With the 24-hour news cycle, this means being quick to respond to questions or queries and ensuring that false assertions are countered or contested as quickly as possible.
A quick response is at a premium here, but the compressed timeline is something that foreign ministries, as large and bureaucratic organisations, naturally struggle with.
I’ve spoken tonight about the challenges of how you conduct modern day diplomacy.
I hope I’ve managed to convince you that diplomats still have a role to play in today’s world.
I think at the least, in being forced to write this speech, I have managed to convince myself.
And I would say – perhaps because of the challenges you face, perhaps because of your innovative and adaptive character – Israel produces some of the best diplomats in the world.
What I have not mentioned tonight though is the subject matter of modern day diplomacy – that is, what are the challenges that modern day diplomacy is and should be addressing.
This is a much harder topic.
It goes to the heart of what sort of world we will be living in within the next generation, and the concept of global order.
It has become a little commonplace to say that the current global order, the rules-based international system enshrined in the post World War 2 settlement, is under threat. But I genuinely think it is.
In many respects, we seem to be heading for a late 19th century or early 20th century world.
A world of rising, dominant and declining states, jostling for influence and respect.
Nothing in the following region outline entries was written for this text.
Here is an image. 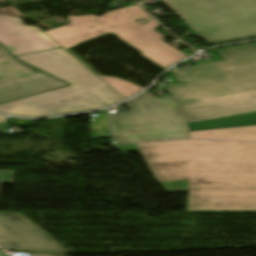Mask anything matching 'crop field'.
I'll return each mask as SVG.
<instances>
[{"instance_id":"crop-field-14","label":"crop field","mask_w":256,"mask_h":256,"mask_svg":"<svg viewBox=\"0 0 256 256\" xmlns=\"http://www.w3.org/2000/svg\"><path fill=\"white\" fill-rule=\"evenodd\" d=\"M32 256H56V255L33 253ZM59 256H62V255H59Z\"/></svg>"},{"instance_id":"crop-field-11","label":"crop field","mask_w":256,"mask_h":256,"mask_svg":"<svg viewBox=\"0 0 256 256\" xmlns=\"http://www.w3.org/2000/svg\"><path fill=\"white\" fill-rule=\"evenodd\" d=\"M16 172L0 171V186L1 183L13 184Z\"/></svg>"},{"instance_id":"crop-field-8","label":"crop field","mask_w":256,"mask_h":256,"mask_svg":"<svg viewBox=\"0 0 256 256\" xmlns=\"http://www.w3.org/2000/svg\"><path fill=\"white\" fill-rule=\"evenodd\" d=\"M0 244L7 249L69 254L64 247L19 213H0Z\"/></svg>"},{"instance_id":"crop-field-15","label":"crop field","mask_w":256,"mask_h":256,"mask_svg":"<svg viewBox=\"0 0 256 256\" xmlns=\"http://www.w3.org/2000/svg\"><path fill=\"white\" fill-rule=\"evenodd\" d=\"M0 249H2V248L0 247ZM0 256H7V255L5 254V252H1Z\"/></svg>"},{"instance_id":"crop-field-2","label":"crop field","mask_w":256,"mask_h":256,"mask_svg":"<svg viewBox=\"0 0 256 256\" xmlns=\"http://www.w3.org/2000/svg\"><path fill=\"white\" fill-rule=\"evenodd\" d=\"M223 58L172 69L164 87L184 108L191 131L256 125V44L215 50Z\"/></svg>"},{"instance_id":"crop-field-9","label":"crop field","mask_w":256,"mask_h":256,"mask_svg":"<svg viewBox=\"0 0 256 256\" xmlns=\"http://www.w3.org/2000/svg\"><path fill=\"white\" fill-rule=\"evenodd\" d=\"M0 43L14 56L60 48L35 26H26L21 18L0 14Z\"/></svg>"},{"instance_id":"crop-field-1","label":"crop field","mask_w":256,"mask_h":256,"mask_svg":"<svg viewBox=\"0 0 256 256\" xmlns=\"http://www.w3.org/2000/svg\"><path fill=\"white\" fill-rule=\"evenodd\" d=\"M138 151L167 192L188 191L186 210H256V143L180 140L122 146Z\"/></svg>"},{"instance_id":"crop-field-12","label":"crop field","mask_w":256,"mask_h":256,"mask_svg":"<svg viewBox=\"0 0 256 256\" xmlns=\"http://www.w3.org/2000/svg\"><path fill=\"white\" fill-rule=\"evenodd\" d=\"M0 13L11 15V16H16V17L27 18L23 14H21L17 9H15L13 6L1 8Z\"/></svg>"},{"instance_id":"crop-field-13","label":"crop field","mask_w":256,"mask_h":256,"mask_svg":"<svg viewBox=\"0 0 256 256\" xmlns=\"http://www.w3.org/2000/svg\"><path fill=\"white\" fill-rule=\"evenodd\" d=\"M186 212H256V211H186Z\"/></svg>"},{"instance_id":"crop-field-10","label":"crop field","mask_w":256,"mask_h":256,"mask_svg":"<svg viewBox=\"0 0 256 256\" xmlns=\"http://www.w3.org/2000/svg\"><path fill=\"white\" fill-rule=\"evenodd\" d=\"M190 138L256 141V126L195 131Z\"/></svg>"},{"instance_id":"crop-field-5","label":"crop field","mask_w":256,"mask_h":256,"mask_svg":"<svg viewBox=\"0 0 256 256\" xmlns=\"http://www.w3.org/2000/svg\"><path fill=\"white\" fill-rule=\"evenodd\" d=\"M125 104L131 111L109 115L116 142L189 138L182 105L172 96L157 98L147 91Z\"/></svg>"},{"instance_id":"crop-field-7","label":"crop field","mask_w":256,"mask_h":256,"mask_svg":"<svg viewBox=\"0 0 256 256\" xmlns=\"http://www.w3.org/2000/svg\"><path fill=\"white\" fill-rule=\"evenodd\" d=\"M67 85L17 60L0 46V103Z\"/></svg>"},{"instance_id":"crop-field-6","label":"crop field","mask_w":256,"mask_h":256,"mask_svg":"<svg viewBox=\"0 0 256 256\" xmlns=\"http://www.w3.org/2000/svg\"><path fill=\"white\" fill-rule=\"evenodd\" d=\"M207 43L256 36V0H161Z\"/></svg>"},{"instance_id":"crop-field-16","label":"crop field","mask_w":256,"mask_h":256,"mask_svg":"<svg viewBox=\"0 0 256 256\" xmlns=\"http://www.w3.org/2000/svg\"><path fill=\"white\" fill-rule=\"evenodd\" d=\"M3 119H5V117H4V116H0V122H1Z\"/></svg>"},{"instance_id":"crop-field-4","label":"crop field","mask_w":256,"mask_h":256,"mask_svg":"<svg viewBox=\"0 0 256 256\" xmlns=\"http://www.w3.org/2000/svg\"><path fill=\"white\" fill-rule=\"evenodd\" d=\"M71 86L0 105V112L40 117L107 107L125 100L63 48L17 56Z\"/></svg>"},{"instance_id":"crop-field-3","label":"crop field","mask_w":256,"mask_h":256,"mask_svg":"<svg viewBox=\"0 0 256 256\" xmlns=\"http://www.w3.org/2000/svg\"><path fill=\"white\" fill-rule=\"evenodd\" d=\"M150 17L140 7L134 5L107 12L98 18L95 15L67 16L70 24L45 31V33L91 70L93 69L92 67L69 49L79 46L82 42L98 39L110 34L137 49L141 56L162 69H166L176 61L187 57L160 40L164 37L154 30L160 25L153 19L143 24L134 21L135 19ZM93 72L126 99L143 89L130 82L102 76L95 71Z\"/></svg>"}]
</instances>
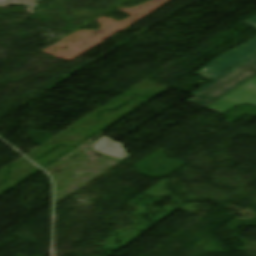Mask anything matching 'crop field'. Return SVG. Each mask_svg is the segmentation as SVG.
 Wrapping results in <instances>:
<instances>
[{
    "instance_id": "crop-field-1",
    "label": "crop field",
    "mask_w": 256,
    "mask_h": 256,
    "mask_svg": "<svg viewBox=\"0 0 256 256\" xmlns=\"http://www.w3.org/2000/svg\"><path fill=\"white\" fill-rule=\"evenodd\" d=\"M256 74V54L199 89L189 102L207 106Z\"/></svg>"
},
{
    "instance_id": "crop-field-2",
    "label": "crop field",
    "mask_w": 256,
    "mask_h": 256,
    "mask_svg": "<svg viewBox=\"0 0 256 256\" xmlns=\"http://www.w3.org/2000/svg\"><path fill=\"white\" fill-rule=\"evenodd\" d=\"M244 23L256 28V15ZM255 53L256 38L211 61L195 74L212 81Z\"/></svg>"
},
{
    "instance_id": "crop-field-3",
    "label": "crop field",
    "mask_w": 256,
    "mask_h": 256,
    "mask_svg": "<svg viewBox=\"0 0 256 256\" xmlns=\"http://www.w3.org/2000/svg\"><path fill=\"white\" fill-rule=\"evenodd\" d=\"M246 103L256 106V77L212 104L207 109L222 114L238 105Z\"/></svg>"
},
{
    "instance_id": "crop-field-4",
    "label": "crop field",
    "mask_w": 256,
    "mask_h": 256,
    "mask_svg": "<svg viewBox=\"0 0 256 256\" xmlns=\"http://www.w3.org/2000/svg\"><path fill=\"white\" fill-rule=\"evenodd\" d=\"M93 147L96 151L103 154L113 156L119 159L125 160L130 155L124 153L126 150L122 149L124 146L112 141L111 139L103 136L96 142H94Z\"/></svg>"
}]
</instances>
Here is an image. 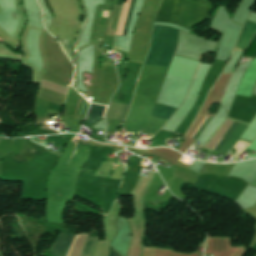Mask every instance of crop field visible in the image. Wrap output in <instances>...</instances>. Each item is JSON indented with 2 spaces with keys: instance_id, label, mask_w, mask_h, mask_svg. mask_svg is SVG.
<instances>
[{
  "instance_id": "8a807250",
  "label": "crop field",
  "mask_w": 256,
  "mask_h": 256,
  "mask_svg": "<svg viewBox=\"0 0 256 256\" xmlns=\"http://www.w3.org/2000/svg\"><path fill=\"white\" fill-rule=\"evenodd\" d=\"M178 30L155 26L148 57L144 64L168 66L175 51Z\"/></svg>"
},
{
  "instance_id": "ac0d7876",
  "label": "crop field",
  "mask_w": 256,
  "mask_h": 256,
  "mask_svg": "<svg viewBox=\"0 0 256 256\" xmlns=\"http://www.w3.org/2000/svg\"><path fill=\"white\" fill-rule=\"evenodd\" d=\"M74 237H75L74 235H68L66 233L61 232L56 243L54 244V246L52 248V255L53 256H66V251ZM77 237H78V235L72 241V243L67 251V256H69V252H70L72 245ZM97 240H98L97 237L88 235L86 241L84 242V244L82 246L80 256H92Z\"/></svg>"
},
{
  "instance_id": "34b2d1b8",
  "label": "crop field",
  "mask_w": 256,
  "mask_h": 256,
  "mask_svg": "<svg viewBox=\"0 0 256 256\" xmlns=\"http://www.w3.org/2000/svg\"><path fill=\"white\" fill-rule=\"evenodd\" d=\"M246 127H247V125L234 122L233 125L230 127V129L226 132V134L219 141V143L215 146L214 150L226 153L227 150L230 148V146L233 144V142L240 137V135L243 133V131L246 129Z\"/></svg>"
},
{
  "instance_id": "412701ff",
  "label": "crop field",
  "mask_w": 256,
  "mask_h": 256,
  "mask_svg": "<svg viewBox=\"0 0 256 256\" xmlns=\"http://www.w3.org/2000/svg\"><path fill=\"white\" fill-rule=\"evenodd\" d=\"M256 32V25L246 21L235 46L244 52Z\"/></svg>"
},
{
  "instance_id": "f4fd0767",
  "label": "crop field",
  "mask_w": 256,
  "mask_h": 256,
  "mask_svg": "<svg viewBox=\"0 0 256 256\" xmlns=\"http://www.w3.org/2000/svg\"><path fill=\"white\" fill-rule=\"evenodd\" d=\"M131 2H132V0H128L127 3L123 5V9H122L121 17H120V22H119V26H118L116 35H124L126 20H127L128 13H129V10H130ZM134 2H135V0H133V2H132L131 10H130L129 17H128V20H127L125 35H127L128 25H129L130 17H131V14H132Z\"/></svg>"
},
{
  "instance_id": "dd49c442",
  "label": "crop field",
  "mask_w": 256,
  "mask_h": 256,
  "mask_svg": "<svg viewBox=\"0 0 256 256\" xmlns=\"http://www.w3.org/2000/svg\"><path fill=\"white\" fill-rule=\"evenodd\" d=\"M175 111H176V108H172V107H168V106L156 103L151 115L168 120Z\"/></svg>"
},
{
  "instance_id": "e52e79f7",
  "label": "crop field",
  "mask_w": 256,
  "mask_h": 256,
  "mask_svg": "<svg viewBox=\"0 0 256 256\" xmlns=\"http://www.w3.org/2000/svg\"><path fill=\"white\" fill-rule=\"evenodd\" d=\"M105 111V107L92 104L87 114L86 121L91 125L102 119V115ZM104 116V115H103Z\"/></svg>"
},
{
  "instance_id": "d8731c3e",
  "label": "crop field",
  "mask_w": 256,
  "mask_h": 256,
  "mask_svg": "<svg viewBox=\"0 0 256 256\" xmlns=\"http://www.w3.org/2000/svg\"><path fill=\"white\" fill-rule=\"evenodd\" d=\"M59 42H60L62 48L64 49L66 55L68 56V58L72 62V49H71L70 41L69 40H63V41H59Z\"/></svg>"
},
{
  "instance_id": "5a996713",
  "label": "crop field",
  "mask_w": 256,
  "mask_h": 256,
  "mask_svg": "<svg viewBox=\"0 0 256 256\" xmlns=\"http://www.w3.org/2000/svg\"><path fill=\"white\" fill-rule=\"evenodd\" d=\"M107 20H108V19L98 18L96 24L106 26Z\"/></svg>"
},
{
  "instance_id": "3316defc",
  "label": "crop field",
  "mask_w": 256,
  "mask_h": 256,
  "mask_svg": "<svg viewBox=\"0 0 256 256\" xmlns=\"http://www.w3.org/2000/svg\"><path fill=\"white\" fill-rule=\"evenodd\" d=\"M110 256H119L113 248H111Z\"/></svg>"
},
{
  "instance_id": "28ad6ade",
  "label": "crop field",
  "mask_w": 256,
  "mask_h": 256,
  "mask_svg": "<svg viewBox=\"0 0 256 256\" xmlns=\"http://www.w3.org/2000/svg\"><path fill=\"white\" fill-rule=\"evenodd\" d=\"M109 15H110V13L105 12L103 17L108 18V17H109Z\"/></svg>"
},
{
  "instance_id": "d1516ede",
  "label": "crop field",
  "mask_w": 256,
  "mask_h": 256,
  "mask_svg": "<svg viewBox=\"0 0 256 256\" xmlns=\"http://www.w3.org/2000/svg\"><path fill=\"white\" fill-rule=\"evenodd\" d=\"M121 4H122V0H118L117 5H120V6H121Z\"/></svg>"
}]
</instances>
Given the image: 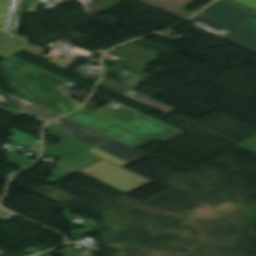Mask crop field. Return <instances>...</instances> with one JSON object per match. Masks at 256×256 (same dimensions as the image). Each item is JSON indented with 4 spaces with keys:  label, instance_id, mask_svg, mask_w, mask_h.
Wrapping results in <instances>:
<instances>
[{
    "label": "crop field",
    "instance_id": "8a807250",
    "mask_svg": "<svg viewBox=\"0 0 256 256\" xmlns=\"http://www.w3.org/2000/svg\"><path fill=\"white\" fill-rule=\"evenodd\" d=\"M49 133L63 141L57 143V148L47 146L44 154L61 158L57 161L48 182L56 183L79 171L89 177L114 187L122 192L130 193L152 181L130 171L113 165L88 152L93 147L51 127H46Z\"/></svg>",
    "mask_w": 256,
    "mask_h": 256
},
{
    "label": "crop field",
    "instance_id": "ac0d7876",
    "mask_svg": "<svg viewBox=\"0 0 256 256\" xmlns=\"http://www.w3.org/2000/svg\"><path fill=\"white\" fill-rule=\"evenodd\" d=\"M66 117L132 147L152 138L165 141L182 133L117 102L95 111L83 108Z\"/></svg>",
    "mask_w": 256,
    "mask_h": 256
},
{
    "label": "crop field",
    "instance_id": "34b2d1b8",
    "mask_svg": "<svg viewBox=\"0 0 256 256\" xmlns=\"http://www.w3.org/2000/svg\"><path fill=\"white\" fill-rule=\"evenodd\" d=\"M13 59L23 79L27 82L36 103L61 115L78 107L65 101L61 96V93L68 89L64 86L63 78L57 77L46 70L26 63L16 57H13Z\"/></svg>",
    "mask_w": 256,
    "mask_h": 256
},
{
    "label": "crop field",
    "instance_id": "412701ff",
    "mask_svg": "<svg viewBox=\"0 0 256 256\" xmlns=\"http://www.w3.org/2000/svg\"><path fill=\"white\" fill-rule=\"evenodd\" d=\"M104 69L105 71H108L120 78H123L129 74H131L132 72L118 66L116 68H112L110 66L104 65ZM146 81V78L137 74V73H133L132 75H130L129 77L125 78L124 80H122V84L116 83L114 81L108 80L103 78L102 82L100 83V85L113 90L121 95L130 97L156 111H159L165 115H168L169 113H171L172 111H174V109L164 106L144 95H141L139 93H136L134 91H132L133 88L137 87L138 85L144 83Z\"/></svg>",
    "mask_w": 256,
    "mask_h": 256
},
{
    "label": "crop field",
    "instance_id": "f4fd0767",
    "mask_svg": "<svg viewBox=\"0 0 256 256\" xmlns=\"http://www.w3.org/2000/svg\"><path fill=\"white\" fill-rule=\"evenodd\" d=\"M248 16H250V14L218 0L209 8L202 11L200 14L189 21H194L201 18L230 32Z\"/></svg>",
    "mask_w": 256,
    "mask_h": 256
},
{
    "label": "crop field",
    "instance_id": "dd49c442",
    "mask_svg": "<svg viewBox=\"0 0 256 256\" xmlns=\"http://www.w3.org/2000/svg\"><path fill=\"white\" fill-rule=\"evenodd\" d=\"M49 126L55 128L57 130H60L66 134H69L75 138H78L84 142H87L93 146H95L96 144H98L102 141L110 139L109 137H107L101 133H98V132L91 130L87 127H84L80 124H77L65 117L51 122L49 124Z\"/></svg>",
    "mask_w": 256,
    "mask_h": 256
},
{
    "label": "crop field",
    "instance_id": "e52e79f7",
    "mask_svg": "<svg viewBox=\"0 0 256 256\" xmlns=\"http://www.w3.org/2000/svg\"><path fill=\"white\" fill-rule=\"evenodd\" d=\"M0 103H3L9 107L22 111L38 120L47 122L59 115L34 105L14 94H10L2 89H0Z\"/></svg>",
    "mask_w": 256,
    "mask_h": 256
},
{
    "label": "crop field",
    "instance_id": "d8731c3e",
    "mask_svg": "<svg viewBox=\"0 0 256 256\" xmlns=\"http://www.w3.org/2000/svg\"><path fill=\"white\" fill-rule=\"evenodd\" d=\"M97 148L106 151L112 155H115L121 159H124L130 163L148 155L144 152H141L135 148H132L128 145H125L121 142H118L114 139H111L99 146Z\"/></svg>",
    "mask_w": 256,
    "mask_h": 256
},
{
    "label": "crop field",
    "instance_id": "5a996713",
    "mask_svg": "<svg viewBox=\"0 0 256 256\" xmlns=\"http://www.w3.org/2000/svg\"><path fill=\"white\" fill-rule=\"evenodd\" d=\"M223 39L256 54V33L248 29L238 26Z\"/></svg>",
    "mask_w": 256,
    "mask_h": 256
},
{
    "label": "crop field",
    "instance_id": "3316defc",
    "mask_svg": "<svg viewBox=\"0 0 256 256\" xmlns=\"http://www.w3.org/2000/svg\"><path fill=\"white\" fill-rule=\"evenodd\" d=\"M1 63L6 71V73L4 74V77L9 87L11 88L12 92L30 101V98L28 97L26 91L24 90L22 83L19 80L16 72L10 70L11 63L9 62V60L6 59Z\"/></svg>",
    "mask_w": 256,
    "mask_h": 256
},
{
    "label": "crop field",
    "instance_id": "28ad6ade",
    "mask_svg": "<svg viewBox=\"0 0 256 256\" xmlns=\"http://www.w3.org/2000/svg\"><path fill=\"white\" fill-rule=\"evenodd\" d=\"M8 132L11 133L12 135L7 140L11 141L13 145H15V146L29 145L32 147L31 151H33L35 153L39 152L40 146H39V143L36 142L37 140L35 138H33L19 130H16V129H11Z\"/></svg>",
    "mask_w": 256,
    "mask_h": 256
},
{
    "label": "crop field",
    "instance_id": "d1516ede",
    "mask_svg": "<svg viewBox=\"0 0 256 256\" xmlns=\"http://www.w3.org/2000/svg\"><path fill=\"white\" fill-rule=\"evenodd\" d=\"M24 0H14L12 10L9 16V20L6 26V32L15 33V29L18 23V19L21 13V9L23 6Z\"/></svg>",
    "mask_w": 256,
    "mask_h": 256
},
{
    "label": "crop field",
    "instance_id": "22f410ed",
    "mask_svg": "<svg viewBox=\"0 0 256 256\" xmlns=\"http://www.w3.org/2000/svg\"><path fill=\"white\" fill-rule=\"evenodd\" d=\"M228 4H231L239 9H242L250 14L254 13L255 11L233 1V0H222ZM241 26L245 27V28H248L254 32H256V13L254 15H252L250 18H248L246 21H244Z\"/></svg>",
    "mask_w": 256,
    "mask_h": 256
},
{
    "label": "crop field",
    "instance_id": "cbeb9de0",
    "mask_svg": "<svg viewBox=\"0 0 256 256\" xmlns=\"http://www.w3.org/2000/svg\"><path fill=\"white\" fill-rule=\"evenodd\" d=\"M7 157L5 159L6 163L18 165L19 168H24L27 165L31 164L33 161L24 158L22 155L15 154L13 152L7 151Z\"/></svg>",
    "mask_w": 256,
    "mask_h": 256
},
{
    "label": "crop field",
    "instance_id": "5142ce71",
    "mask_svg": "<svg viewBox=\"0 0 256 256\" xmlns=\"http://www.w3.org/2000/svg\"><path fill=\"white\" fill-rule=\"evenodd\" d=\"M11 0H0V30L3 31Z\"/></svg>",
    "mask_w": 256,
    "mask_h": 256
},
{
    "label": "crop field",
    "instance_id": "d9b57169",
    "mask_svg": "<svg viewBox=\"0 0 256 256\" xmlns=\"http://www.w3.org/2000/svg\"><path fill=\"white\" fill-rule=\"evenodd\" d=\"M256 11V0H235Z\"/></svg>",
    "mask_w": 256,
    "mask_h": 256
},
{
    "label": "crop field",
    "instance_id": "733c2abd",
    "mask_svg": "<svg viewBox=\"0 0 256 256\" xmlns=\"http://www.w3.org/2000/svg\"><path fill=\"white\" fill-rule=\"evenodd\" d=\"M15 216L16 215H13V214H11V213H9V212H7V211H5V210L0 208V219H2V220H9V219H11V218H13Z\"/></svg>",
    "mask_w": 256,
    "mask_h": 256
},
{
    "label": "crop field",
    "instance_id": "4a817a6b",
    "mask_svg": "<svg viewBox=\"0 0 256 256\" xmlns=\"http://www.w3.org/2000/svg\"><path fill=\"white\" fill-rule=\"evenodd\" d=\"M0 109L3 110V111H5V112H7V113H10V114H12V115H14V116H16V117L23 116V115H21V114L15 112V111H13V110H10V109H8V108L2 106V105H0Z\"/></svg>",
    "mask_w": 256,
    "mask_h": 256
},
{
    "label": "crop field",
    "instance_id": "bc2a9ffb",
    "mask_svg": "<svg viewBox=\"0 0 256 256\" xmlns=\"http://www.w3.org/2000/svg\"><path fill=\"white\" fill-rule=\"evenodd\" d=\"M37 256H52V255H50V254L44 252V253H42V254H40V255H37Z\"/></svg>",
    "mask_w": 256,
    "mask_h": 256
},
{
    "label": "crop field",
    "instance_id": "214f88e0",
    "mask_svg": "<svg viewBox=\"0 0 256 256\" xmlns=\"http://www.w3.org/2000/svg\"><path fill=\"white\" fill-rule=\"evenodd\" d=\"M62 1H58V0H55L54 2H52L53 4H60Z\"/></svg>",
    "mask_w": 256,
    "mask_h": 256
}]
</instances>
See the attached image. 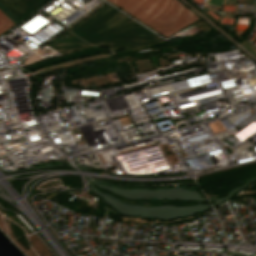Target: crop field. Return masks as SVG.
<instances>
[{"instance_id":"obj_1","label":"crop field","mask_w":256,"mask_h":256,"mask_svg":"<svg viewBox=\"0 0 256 256\" xmlns=\"http://www.w3.org/2000/svg\"><path fill=\"white\" fill-rule=\"evenodd\" d=\"M109 1L164 37L199 19L176 0Z\"/></svg>"},{"instance_id":"obj_2","label":"crop field","mask_w":256,"mask_h":256,"mask_svg":"<svg viewBox=\"0 0 256 256\" xmlns=\"http://www.w3.org/2000/svg\"><path fill=\"white\" fill-rule=\"evenodd\" d=\"M12 25H14V23L0 11V34Z\"/></svg>"}]
</instances>
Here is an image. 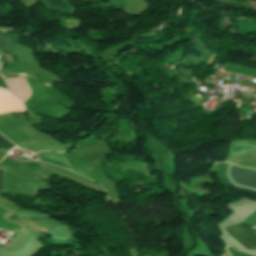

A world that is largely free from ideological contest but less constrained by norms and rules.
With the key difference being that we now live in a single international system in many respects – for the first time in history – where disorder and threats in one part of the system are readily transmissible to other parts.
These are topics you will all wrestle with as you leave school and embark on your professional lives.
In one capacity or another, you will all be serving as ambassadors for your country.
In that endeavour, I wish you all the success in the world.